Per questo, alla pari delle azioni per creare le condizioni indispensabili per lo sviluppo di una realtà alberghiera, tra gli altri servizi per i visitatori, negli ultimi tre decenni sono state sviluppate investigazioni di ogni tipo.
Come risultato di queste, oggi si sa che la penisola –dichiarata Riserva della Biosfera nel 1987- conta con 145 punti archeologici, 130 di abitazioni aborigene e che esistono 716 specie di piante superiori di 385 generi, con un alto grado d’endemismo.
Inoltre le sue barriere coralline sono catalogate tra le più diverse e meglio conservate della regione dei Grandi Caraibi, con 39 specie di spugne, 42 di coralli, 201 di pesci e un migliaio di molluschi marini.
Frutto del lavoro tra la ODIG, il Parco Nazionale Guanahacabibes, l’Università Hermanos Saíz Montes de Oca e altre istituzioni scientifiche di Cuba e di altre parti del mondo, sono stati fatti passi avanti per conoscere la profondità del territorio, e per lavorare alla sua conversazione.

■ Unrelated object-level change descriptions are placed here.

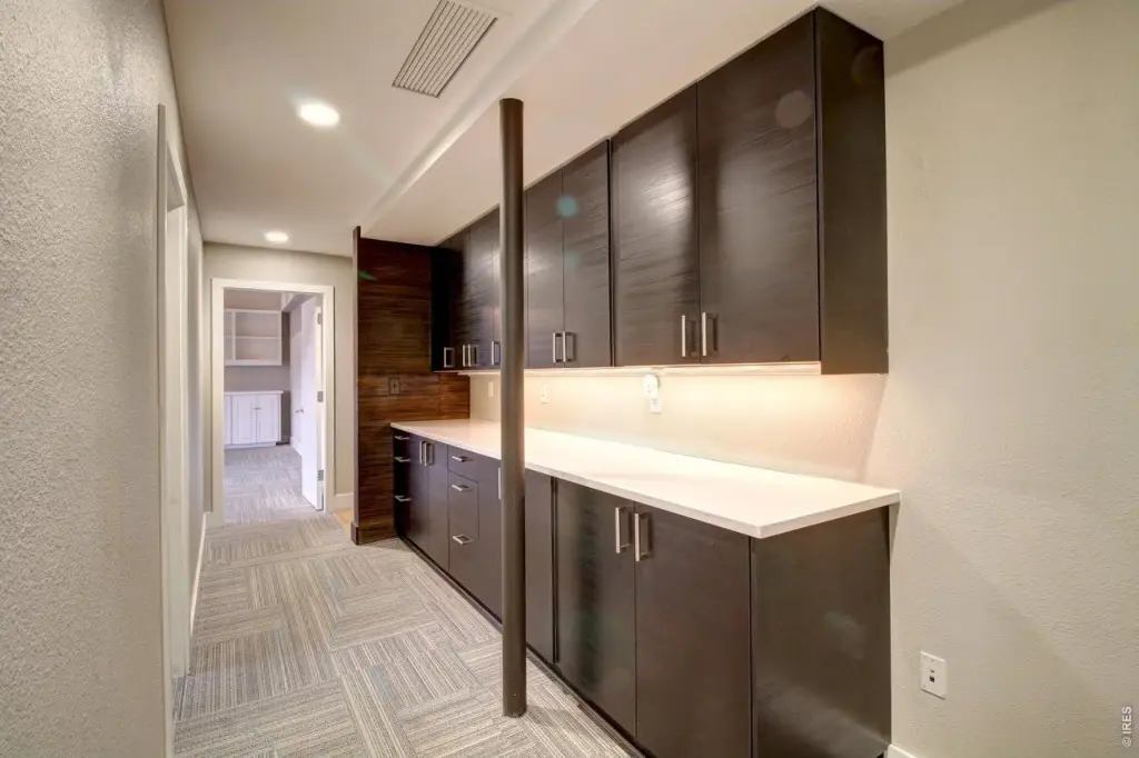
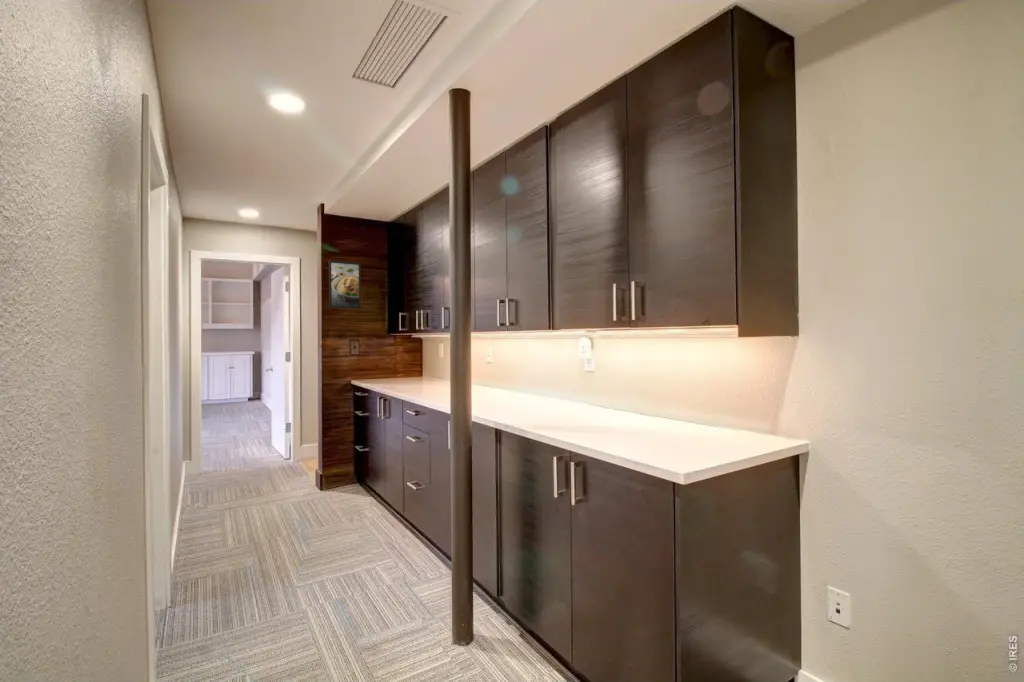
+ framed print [328,260,362,310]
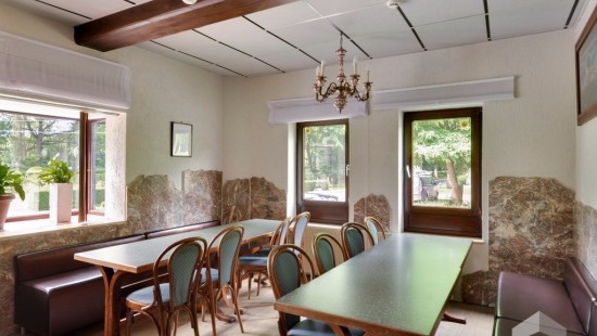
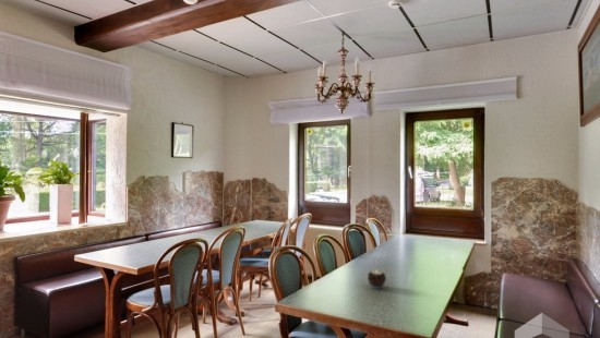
+ candle [367,269,387,290]
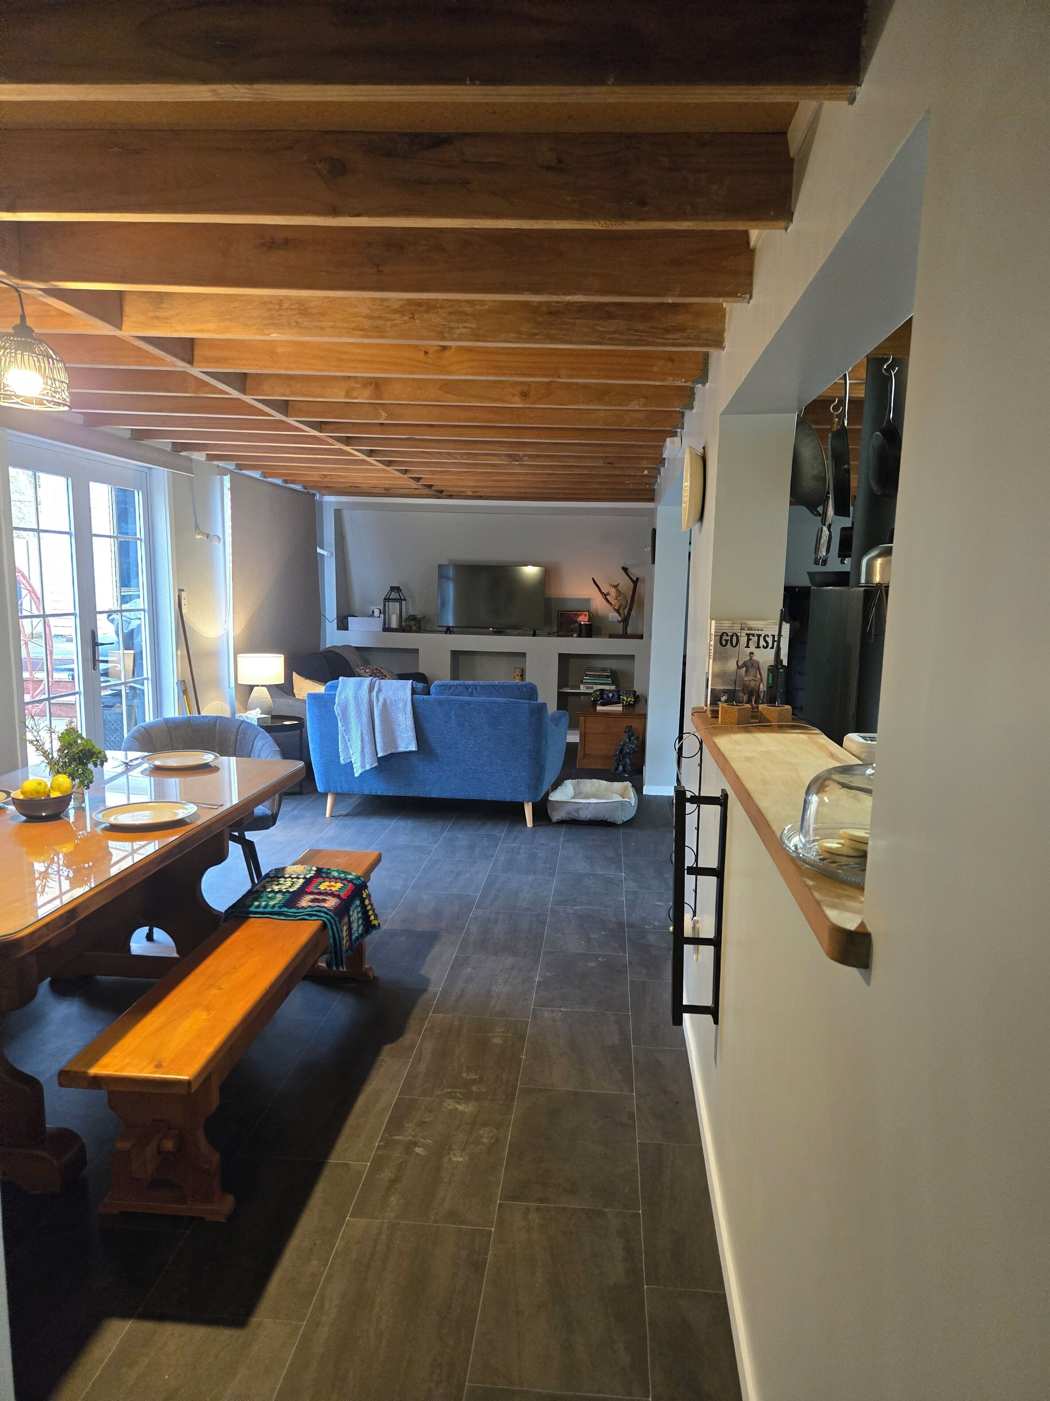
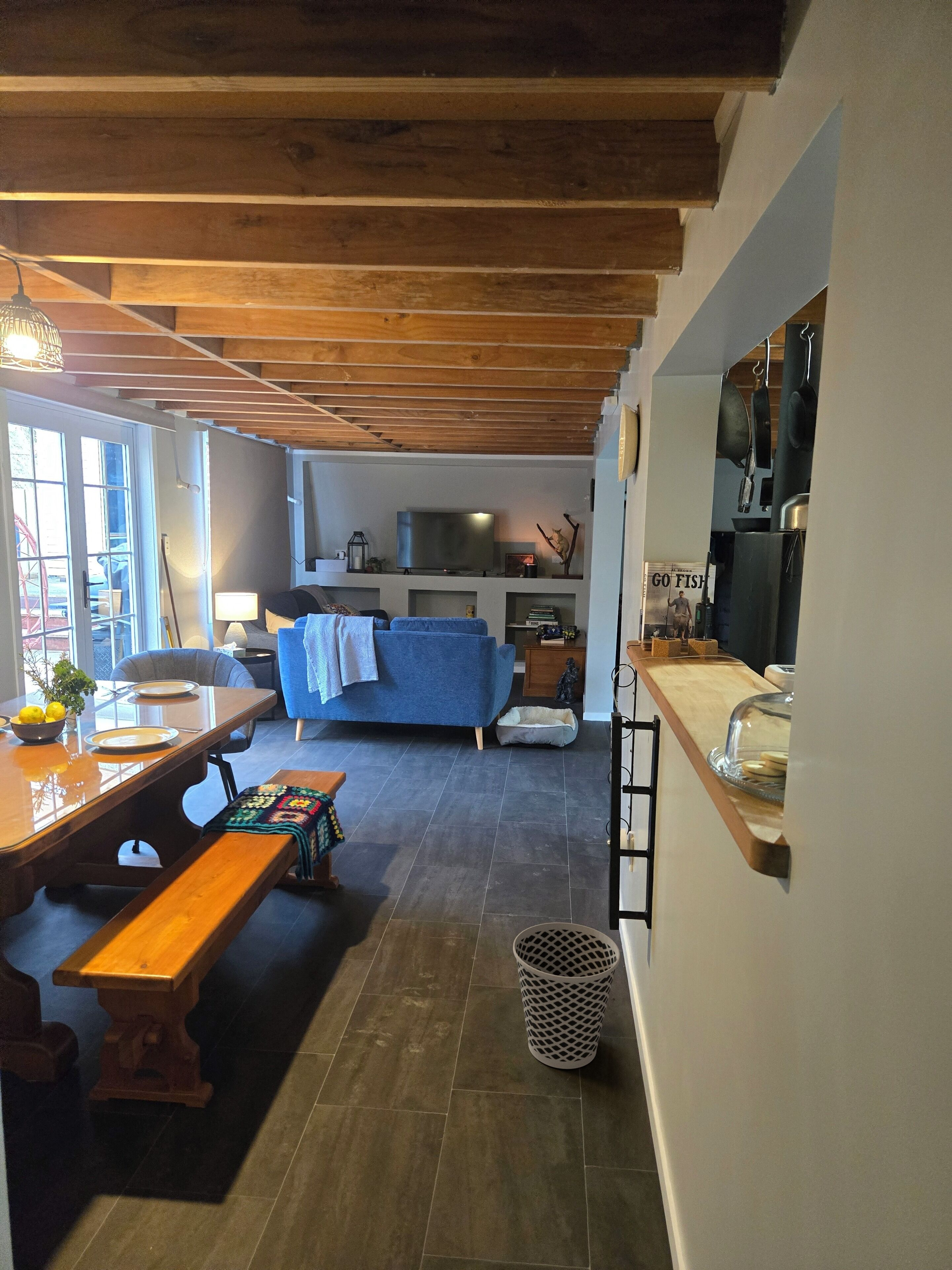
+ wastebasket [513,922,620,1069]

Il progetto per la preservazione delle tartarughe marine e il primo vivaio costruito nel paese per la riproduzione dei coralli lo confermano.
Con la premessa che tutto quello che si fa dev’essere in armonia con l’ambiente, sono state fomentate numerose opere d’infrastruttura che comprendono una strada sino a Cabo di San Antonio e comunicazioni di ogni tipo, sino alle prime installazioni turistiche e a una marina per il rifornimento delle imbarcazioni che incrociano quello che si considera «la chiave del Golfo del Messico».
Guanahacabibes è molto più che sole e spiaggia: ci sono spazi per la pesca subacquea e sentieri per l’avvistamento di uccelli o specie minacciate, come il coccodrillo, e anche per un nuovo incontro con la sua storia grazie al lavoro degli specialisti del Parco Nazionale.
Nonostante tutto gli specialisti assicurano che questo è appena l’’inizio e che quello che si è ottenuto sino ad ora è la base per un maggiore sviluppo.
Alcuni anni fa, in una dichiarazione a Granma, il Comandante Camacho ricordava che quello che oggi si può dire in pochi minuti, e sembrerebbe facile, ha domandato un grande sforzo.
«Qui siamo partiti da zero, perché non c’era niente, solo noi e la natura».
Niente di quello che è stato fatto, senza dubbio, ha impedito che la penisola continui ad essere un luogo dove si mescolano la storia e la leggenda. Per questo ci sono quelli che continuano a sognare i tesori dei pirati e si addentrano utilizzando antiche mappe e strumenti per scoprire metalli, alimentando la mistica di un territorio che in pieno XXI secolo incarna quello che Alejo Carpentier definì come «Il reale meraviglioso».